The big man – and perhaps the strongest man on the Minnesota Vikings – keeps talking about “small ball.”
Linval Joseph’s mantra of “small ball” is his way of saying everyone on the defense is doing their job, but perhaps Joseph is epitomizing that more effectively than anyone else on the No. 1-ranked defense in points allowed.
“It’s been great. He’s been very, very physical. He’s starting to get a lot more double teams now obviously because of the way he plays,” Vikings coach Mike Zimmer said. “He’s doing so many good things and he’s such a great kid, and really kind of embodies what we’re trying to get this football team to be like.”
Joseph has been so good that he now leads all NFL defensive linemen with 43 tackles, getting 18 over the last two games.

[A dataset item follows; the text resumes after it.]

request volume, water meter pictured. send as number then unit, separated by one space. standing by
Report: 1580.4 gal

In many cases, the nose tackle on a defense is simply responsible for clogging the middle running lanes and occupying one or two offensive linemen to allow the linebackers to make plays.
But, despite being listed at 6-foot-4 and 329 pounds, Joseph is now displaying the athleticism to get off those blocks and the guile to recognize plays quickly.

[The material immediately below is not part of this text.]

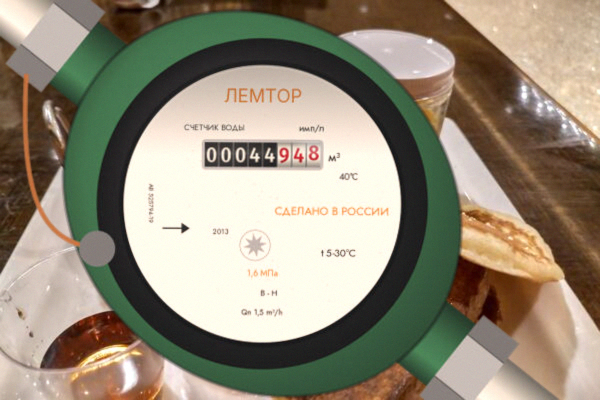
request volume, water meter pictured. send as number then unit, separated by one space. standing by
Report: 44.948 m³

Last year started slowly for him. He missed most of the preseason after being the innocent victim in a nightclub shooting, taking a bullet to the leg. He returned to play in all 16 regular-season games, but it took him time to get used to a new defense in his first season with the Vikings after coming to Minnesota as a free agent from the New York Giants.
“He’s more comfortable in the defense this year. When he was at New York, they play kind of a totally different way,” defensive end Brian Robison said. “I think to him it’s being a little bit more familiar, understanding what the guys around him do and just the way he’s playing with his natural ability now instead of sitting back and doing things. He’s attacking guys, he’s attacking double teams and he’s splitting double teams and making plays.

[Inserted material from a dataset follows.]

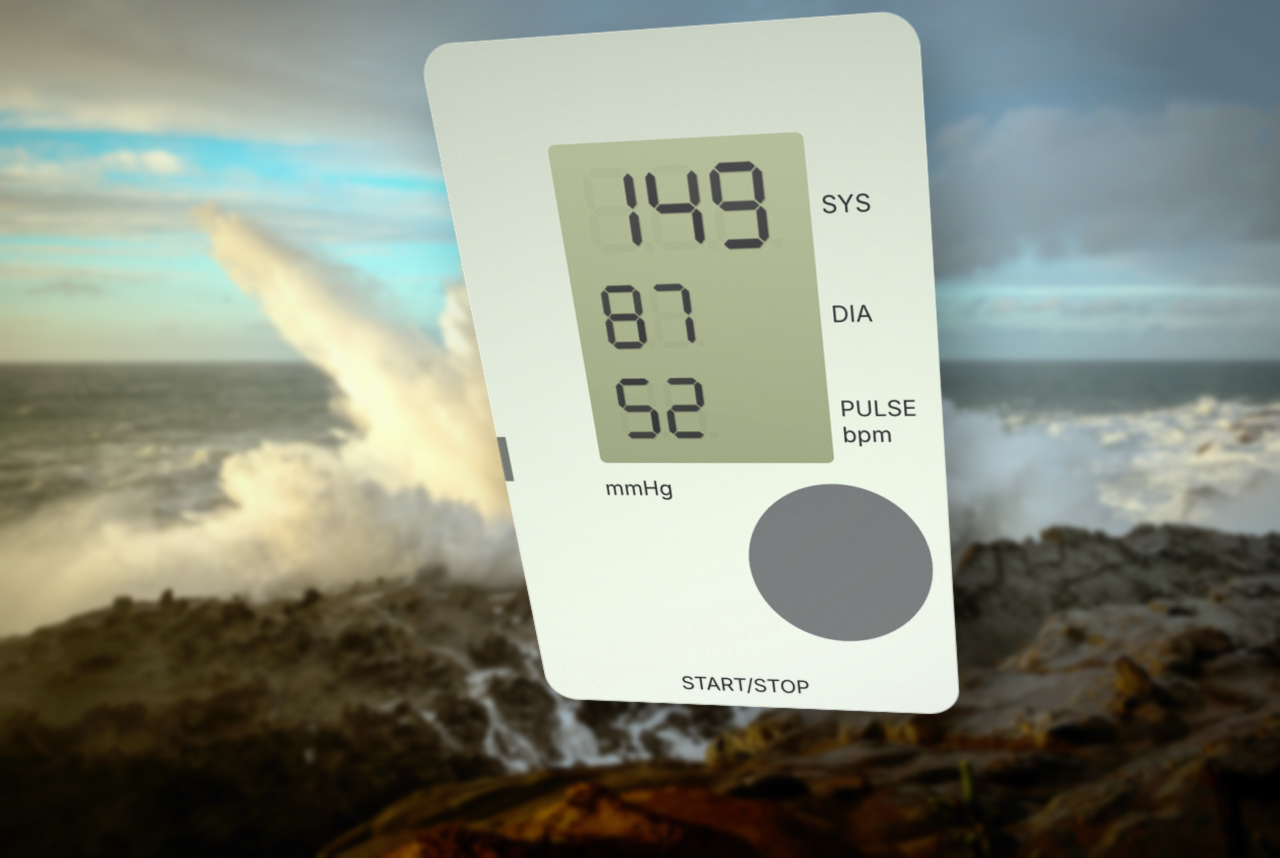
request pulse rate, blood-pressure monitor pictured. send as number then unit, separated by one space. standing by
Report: 52 bpm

“And even times when he isn’t making plays, he has a hand in it. There’s a lot of times where a ball (carrier) may be trying to run back side to the shade 5 and he’s cutting it off and making him cut back to other guys to make the plays. That’s just been the big key for us this year having him in the middle and just being aggressive.”
Nose tackles are often the anonymous mammoths in the middle of a defensive line that no one gives much attention. Joseph certainly doesn’t seek it, usually deflecting singular praise to the whole of the defense.
He is the humble huge man that is making a large difference in the defense.
“He does an awful lot of dirty work and doesn’t necessarily get the recognition - I know he’s getting more now. He doesn’t really care about getting recognition, I don’t believe,” Zimmer said. “He just wants to win and help his buddies to play good and keep linebackers free and if he falls into a sack here or there, he’s excited about it.”
Joseph might not get 1 percent of the attention of running back Adrian Peterson on offense, at least by the NFL-viewing public at large, but opposing offensive linemen and their coaches are well aware of his effort and effectiveness.
“That guy’s a load for everybody. He’s been making centers around the league look pretty bad,” Raiders offensive lineman Tony Bergstrom said after facing him. “He’s a good player. He is a load and you have to give him every bit of credit that you can. He went out and he played pretty well (on Sunday). He was a test; that was definitely the test this week. We had him pegged as probably their best guy up front, and he was a great test for us out there.”
The last time the Vikings defense was even close to this effective was when Pat Williams and Kevin Williams were the defensive tackles forming the Williams Wall and they had a string of three consecutive years anchoring the NFL’s best run defense.
So how does Joseph compare to Pat Williams?
“I think they’re similar in how dominant they are at the nose tackle position,” said Robison, who has play alongside both. “I love Pat to death, but Linval, the things he does athletically for his size is ridiculous. Just his overall strength, he’s probably one of the strongest human beings I’ve been around. He’s just that type of presence in the middle.”
And he’s a big reason for the Vikings’ defensive success in 2015.